* [Exercise brief]: Print the lines below exactly, starting with the line that contains "Segunda a sexta: Das 07:30 às 17:48h." and ending with the line that contains "Berita Terbaru", both included. Omit the pictures from your answer.

(Recorded data)

--- START ---

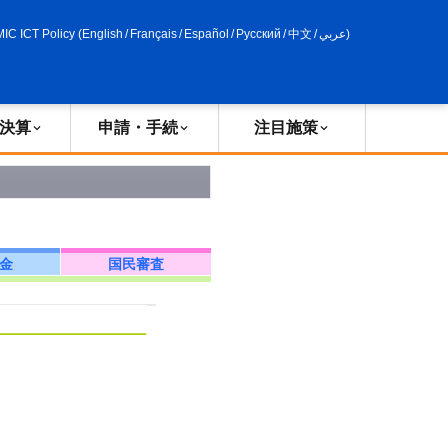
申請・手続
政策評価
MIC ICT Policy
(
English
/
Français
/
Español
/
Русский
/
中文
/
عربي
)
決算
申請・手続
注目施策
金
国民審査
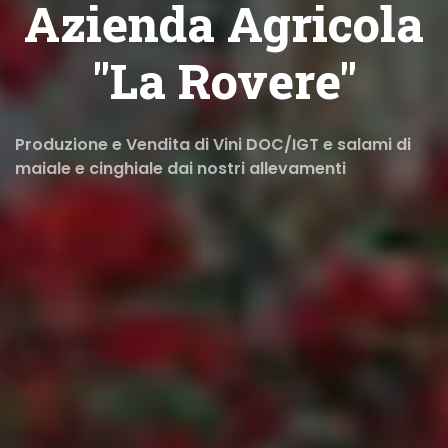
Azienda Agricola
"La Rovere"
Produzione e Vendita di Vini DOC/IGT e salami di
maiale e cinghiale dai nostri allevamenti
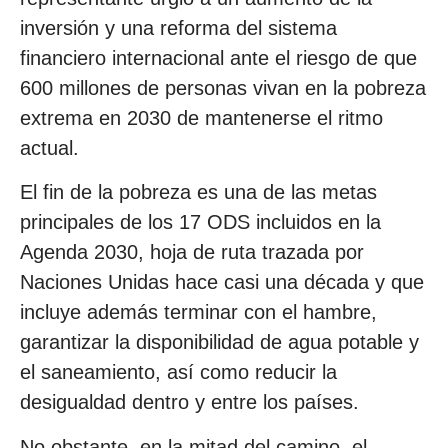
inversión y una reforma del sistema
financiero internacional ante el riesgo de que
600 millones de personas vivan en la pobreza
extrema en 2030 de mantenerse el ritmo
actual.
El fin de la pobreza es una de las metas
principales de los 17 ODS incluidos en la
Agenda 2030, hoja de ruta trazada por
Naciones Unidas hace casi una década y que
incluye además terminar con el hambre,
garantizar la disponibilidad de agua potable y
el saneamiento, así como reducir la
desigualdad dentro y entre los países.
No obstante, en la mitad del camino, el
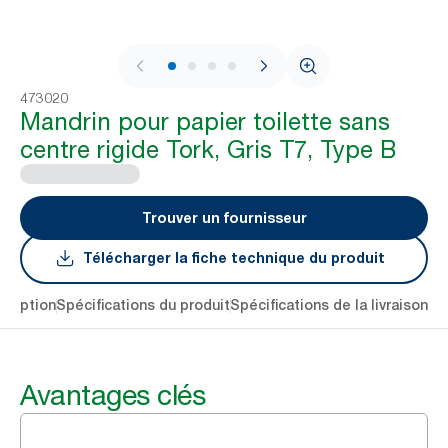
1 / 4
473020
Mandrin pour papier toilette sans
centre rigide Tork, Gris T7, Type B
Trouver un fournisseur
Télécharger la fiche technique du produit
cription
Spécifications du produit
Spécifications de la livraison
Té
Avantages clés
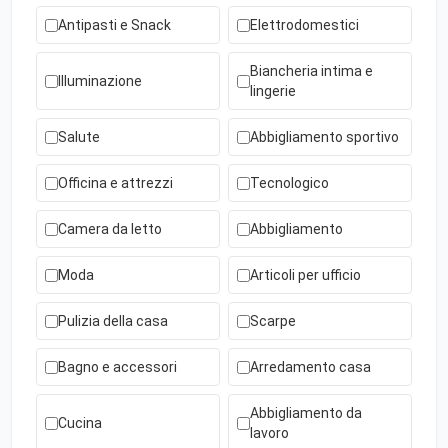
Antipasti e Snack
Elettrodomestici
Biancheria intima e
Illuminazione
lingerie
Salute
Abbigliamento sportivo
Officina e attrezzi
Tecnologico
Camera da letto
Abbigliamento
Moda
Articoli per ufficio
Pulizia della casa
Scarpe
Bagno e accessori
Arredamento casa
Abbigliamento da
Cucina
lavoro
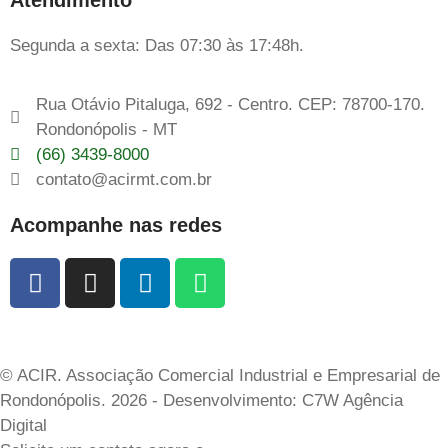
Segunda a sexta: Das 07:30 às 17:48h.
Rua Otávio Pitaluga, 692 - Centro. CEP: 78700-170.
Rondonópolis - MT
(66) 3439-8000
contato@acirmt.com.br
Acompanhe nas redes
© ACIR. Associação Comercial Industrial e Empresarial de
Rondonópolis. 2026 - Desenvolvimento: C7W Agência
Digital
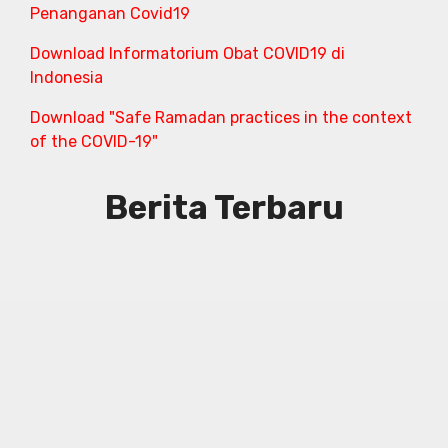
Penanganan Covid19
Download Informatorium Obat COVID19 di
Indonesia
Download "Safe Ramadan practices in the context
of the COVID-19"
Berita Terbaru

--- END ---
--- START ---

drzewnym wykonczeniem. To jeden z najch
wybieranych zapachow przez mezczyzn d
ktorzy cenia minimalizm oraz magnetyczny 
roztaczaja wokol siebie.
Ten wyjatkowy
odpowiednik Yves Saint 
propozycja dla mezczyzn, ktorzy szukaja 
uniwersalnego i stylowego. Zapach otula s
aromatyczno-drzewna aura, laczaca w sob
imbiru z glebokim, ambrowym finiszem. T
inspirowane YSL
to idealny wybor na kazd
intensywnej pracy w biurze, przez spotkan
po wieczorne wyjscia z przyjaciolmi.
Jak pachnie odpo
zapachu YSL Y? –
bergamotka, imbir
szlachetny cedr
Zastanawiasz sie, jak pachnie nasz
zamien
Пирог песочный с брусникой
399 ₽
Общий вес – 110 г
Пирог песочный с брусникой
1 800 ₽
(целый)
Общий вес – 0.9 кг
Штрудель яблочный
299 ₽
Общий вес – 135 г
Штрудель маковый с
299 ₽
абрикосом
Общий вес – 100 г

--- END ---

* [Task output]:
Segunda a sexta: Das 07:30 às 17:48h.
Rua Otávio Pitaluga, 692 - Centro. CEP: 78700-170.
Rondonópolis - MT
(66) 3439-8000
contato@acirmt.com.br
Acompanhe nas redes
© ACIR. Associação Comercial Industrial e Empresarial de
Rondonópolis. 2026 - Desenvolvimento: C7W Agência
Digital
Penanganan Covid19
Download Informatorium Obat COVID19 di
Indonesia
Download "Safe Ramadan practices in the context
of the COVID-19"
Berita Terbaru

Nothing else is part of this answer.